THE INPUT:
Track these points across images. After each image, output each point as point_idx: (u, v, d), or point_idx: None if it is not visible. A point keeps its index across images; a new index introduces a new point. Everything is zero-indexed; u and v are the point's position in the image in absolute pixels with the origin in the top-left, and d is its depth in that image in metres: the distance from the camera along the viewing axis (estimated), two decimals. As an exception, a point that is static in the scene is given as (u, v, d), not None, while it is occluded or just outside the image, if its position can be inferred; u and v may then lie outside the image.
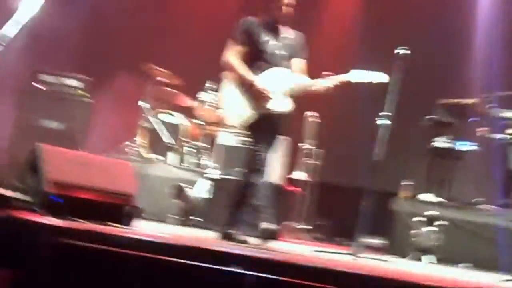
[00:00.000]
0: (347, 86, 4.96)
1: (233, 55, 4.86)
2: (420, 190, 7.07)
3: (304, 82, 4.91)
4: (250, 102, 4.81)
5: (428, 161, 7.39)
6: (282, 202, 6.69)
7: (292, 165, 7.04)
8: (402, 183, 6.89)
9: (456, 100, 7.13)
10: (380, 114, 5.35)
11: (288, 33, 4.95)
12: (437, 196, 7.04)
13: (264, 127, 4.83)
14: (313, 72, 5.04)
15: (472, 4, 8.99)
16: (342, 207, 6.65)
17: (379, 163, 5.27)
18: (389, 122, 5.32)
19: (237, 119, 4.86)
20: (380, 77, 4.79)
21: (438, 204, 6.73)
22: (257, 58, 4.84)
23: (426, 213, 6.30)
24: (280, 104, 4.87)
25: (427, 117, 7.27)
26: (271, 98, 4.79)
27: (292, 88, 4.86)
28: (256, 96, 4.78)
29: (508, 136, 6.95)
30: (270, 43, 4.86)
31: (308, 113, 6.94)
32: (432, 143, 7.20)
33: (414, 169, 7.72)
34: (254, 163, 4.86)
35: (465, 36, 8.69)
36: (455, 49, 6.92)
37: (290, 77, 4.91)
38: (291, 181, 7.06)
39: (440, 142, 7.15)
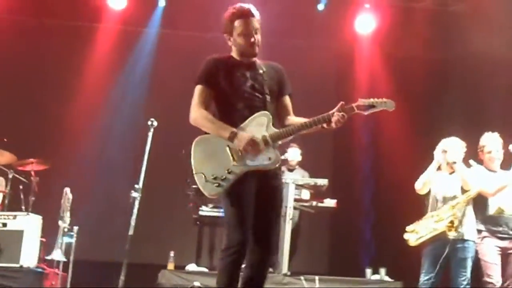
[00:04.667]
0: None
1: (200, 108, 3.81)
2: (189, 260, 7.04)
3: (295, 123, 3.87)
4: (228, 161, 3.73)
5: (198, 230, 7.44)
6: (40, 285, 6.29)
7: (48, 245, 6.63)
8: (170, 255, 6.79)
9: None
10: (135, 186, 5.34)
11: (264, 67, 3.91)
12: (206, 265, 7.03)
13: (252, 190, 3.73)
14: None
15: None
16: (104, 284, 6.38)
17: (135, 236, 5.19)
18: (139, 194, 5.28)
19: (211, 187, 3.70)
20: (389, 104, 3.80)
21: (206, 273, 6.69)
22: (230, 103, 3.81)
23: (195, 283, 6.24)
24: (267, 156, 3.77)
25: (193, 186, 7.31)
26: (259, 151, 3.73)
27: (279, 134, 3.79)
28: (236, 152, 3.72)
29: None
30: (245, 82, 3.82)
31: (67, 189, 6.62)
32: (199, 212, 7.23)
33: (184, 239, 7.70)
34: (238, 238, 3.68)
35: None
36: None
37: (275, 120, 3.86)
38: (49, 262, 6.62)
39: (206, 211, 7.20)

WHAT IS EXPECTED:
Each entry above is to be written out exactly. The pictures stay out.

EXERCISE OUTPUT:
Track these points across images. After each image, output each point as point_idx: (u, v, d), or point_idx: None if it is not visible. A point keeps its index across images; a new index introduces a new point. Everything is zero-indexed; u and v are the point's position in the image in absolute pixels with the origin in the top-left, and d is its depth in that image in metres: the distance from the camera along the viewing axis (estimated), two decimals. As an exception, a point that is static in the scene is given as (u, v, d), not None, while it is occluded or just outside the image, if its position can be inferred; u and v may then lie outside the image.
[00:00.000]
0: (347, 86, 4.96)
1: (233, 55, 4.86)
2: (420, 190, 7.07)
3: (304, 82, 4.91)
4: (250, 102, 4.81)
5: (428, 161, 7.39)
6: (282, 202, 6.69)
7: (292, 165, 7.04)
8: (402, 183, 6.89)
9: (456, 100, 7.13)
10: (380, 114, 5.35)
11: (288, 33, 4.95)
12: (437, 196, 7.04)
13: (264, 127, 4.83)
14: (313, 72, 5.04)
15: (472, 4, 8.99)
16: (342, 207, 6.65)
17: (379, 163, 5.27)
18: (389, 122, 5.32)
19: (237, 119, 4.86)
20: (380, 77, 4.79)
21: (438, 204, 6.73)
22: (257, 58, 4.84)
23: (426, 213, 6.30)
24: (280, 104, 4.87)
25: (427, 117, 7.27)
26: (271, 98, 4.79)
27: (292, 88, 4.86)
28: (256, 96, 4.78)
29: (508, 136, 6.95)
30: (270, 43, 4.86)
31: (308, 113, 6.94)
32: (432, 143, 7.20)
33: (414, 169, 7.72)
34: (254, 163, 4.86)
35: (465, 36, 8.69)
36: (455, 49, 6.92)
37: (290, 77, 4.91)
38: (291, 181, 7.06)
39: (440, 142, 7.15)
[00:04.667]
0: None
1: (200, 108, 3.81)
2: (189, 260, 7.04)
3: (295, 123, 3.87)
4: (228, 161, 3.73)
5: (198, 230, 7.44)
6: (40, 285, 6.29)
7: (48, 245, 6.63)
8: (170, 255, 6.79)
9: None
10: (135, 186, 5.34)
11: (264, 67, 3.91)
12: (206, 265, 7.03)
13: (252, 190, 3.73)
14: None
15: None
16: (104, 284, 6.38)
17: (135, 236, 5.19)
18: (139, 194, 5.28)
19: (211, 187, 3.70)
20: (389, 104, 3.80)
21: (206, 273, 6.69)
22: (230, 103, 3.81)
23: (195, 283, 6.24)
24: (267, 156, 3.77)
25: (193, 186, 7.31)
26: (259, 151, 3.73)
27: (279, 134, 3.79)
28: (236, 152, 3.72)
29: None
30: (245, 82, 3.82)
31: (67, 189, 6.62)
32: (199, 212, 7.23)
33: (184, 239, 7.70)
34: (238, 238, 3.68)
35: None
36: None
37: (275, 120, 3.86)
38: (49, 262, 6.62)
39: (206, 211, 7.20)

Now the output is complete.